En El gatopardo, el Príncipe Fabrizio
de Salina reflexionando hacia el final de su vida sobre la fugacidad de su existencia, expresa
que aunque ha vivido más de setenta años, solo puede decir que realmente ha
"vivido" cinco o seis. El resto del tiempo lo percibe como una
especie de rutina o existencia mecánica, sin verdadera plenitud ni significado.
Leo las
memorias de Adriano, y poco antes algo sobre la vida de Cicerón, dos vidas de
una intensidad extraordinaria, y mientras leía un pensamiento corría por el
trasfondo del lector, yo mismo, que a la vez de seguir los derroteros de esas
dos existencias vivía la impresión de que ambos habían llenado sus vidas de
tantas cosas, su participación en la vida pública había sido tan notoria e
intensa, tantas que no habían tenido demasiado tiempo para sí mismos, para
vivirse y contemplar el mundo y la realidad, y que era precisamente el tiempo
de la madurez, el tiempo de la lejanía de los asuntos públicos, lo que les
traía así la conciencia plena de su propia existencia. Es decir, ese momento
de la mera existencia en que las obligaciones de emperador o las de orador y
senador, en el caso de Cicerón, habían cesado, se erigían en instantes de
intensa vida, aquella que al final el hombre encuentra en sí mismo tras años y
años de “estar fuera de sí”, ese estar tan ocupado que apenas nos da tiempo
para ser conscientes de nuestro vivir.
Hablando
de fotografía con Julio el otro día, le comentaba que en mis viajes,
especialmente por Oriente, e India concretamente, había comprendido que el
fotógrafo, me refería a los retratos especialmente, vive dos momentos muy
interesantes distantes entre sí cuando callejeando se dedica a buscar rostros y
situaciones con que calmar su pasión. Descubrir un rostro y, con permiso o sin
él, hacer un retrato es un acto que requiere tanta rapidez, enfoque, diafragma,
tiempo, encuadre, que apenas tenemos tiempo de digerir lo que estamos haciendo.

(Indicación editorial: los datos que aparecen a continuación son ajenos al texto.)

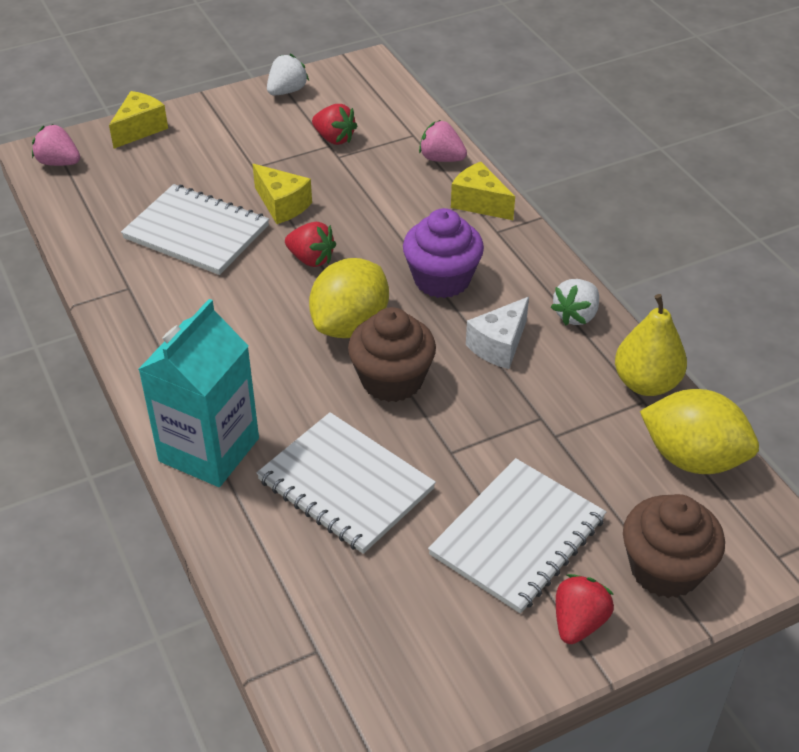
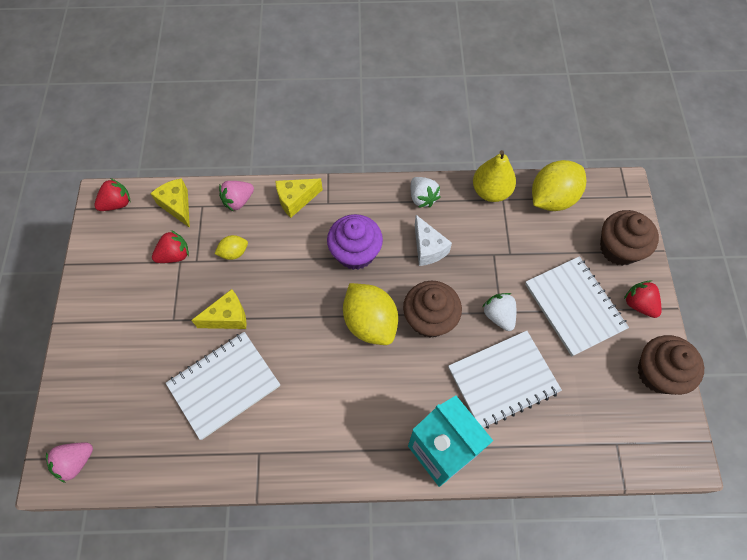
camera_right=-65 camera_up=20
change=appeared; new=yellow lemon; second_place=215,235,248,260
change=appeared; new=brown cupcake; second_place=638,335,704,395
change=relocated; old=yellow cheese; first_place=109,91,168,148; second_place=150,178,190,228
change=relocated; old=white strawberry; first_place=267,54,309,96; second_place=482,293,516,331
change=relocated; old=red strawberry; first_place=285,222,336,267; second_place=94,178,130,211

Momento número uno. Habrán de transcurrir muchas semanas para que sentados en
casa ante el pc, momento número dos, volvamos a aquel primer instante de la
toma para comprender y disfrutar, retocando, realizando, encuadrando aquellos
rostros que “cazamos”en las calles de Benarés o en algún rincón de Calcuta. Se
trata de un instante precioso. Dejado el viaje atrás volvemos al viaje en sus
imágenes, y como fotógrafos, resucitando a otra realidad en la edición y
tratamiento de aquellos lejanos retratos completamos nuestra labor de viajeros
y fotógrafos.
De
manera parecida imagino yo la vida de Adriano y Cicerón en sus años de madurez.

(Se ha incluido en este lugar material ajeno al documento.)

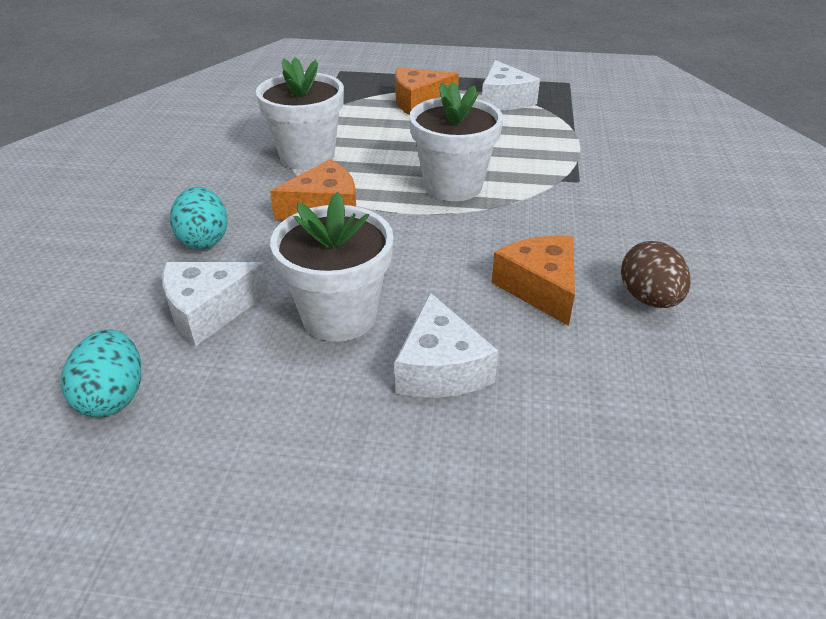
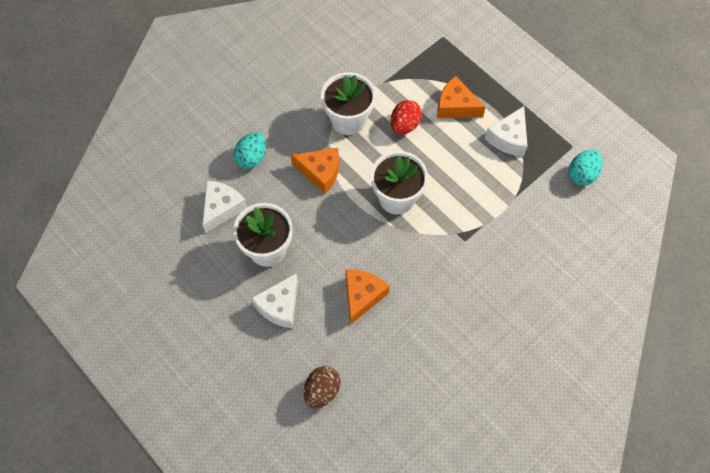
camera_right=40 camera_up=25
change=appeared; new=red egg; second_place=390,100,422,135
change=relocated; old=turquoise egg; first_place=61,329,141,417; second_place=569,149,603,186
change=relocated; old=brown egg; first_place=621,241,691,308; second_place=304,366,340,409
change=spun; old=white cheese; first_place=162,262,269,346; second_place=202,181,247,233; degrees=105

Ambos, instalados entonces en su “mera vida”, lo que consiguen es hacer de ese
pasado un presente intensísimo y gratificante. Kurt Diemberger decía algo
parecido. Dos veces se escala una montaña, la primera el día que alcanzas la
cumbre, la segunda cuando escribes el relato de ella.
Quizás
lo que hago en este momento es intentar justificar mi “mera vida”, vida de
tareas caseras, de lectura, de paseos, de jugar alguna partida de ajedrez y
poco más. Tenía pensado salir uno de estos días a otoñar, a recorrer hayedos y
montañas y bosques del norte, pero visto el tiempo y con las pocas ganas de
mojarme que tengo, de momento opto por eso, por la mera vida. Y resulta, que
sí, que ya puede hablar el señor Byung-Chul Han con cierta reticencias de eso
que él llama mera vida, que me trae sin cuidado, que es que se está tan bien en
casa oyendo zumbar al viento o viendo la lluvia a través de la ventana que
justificada está la pereza, y ello aunque tuviera que renunciar a la invitación
de Toti para escalar en Riglos, gran intriga semejante expectativa por medio.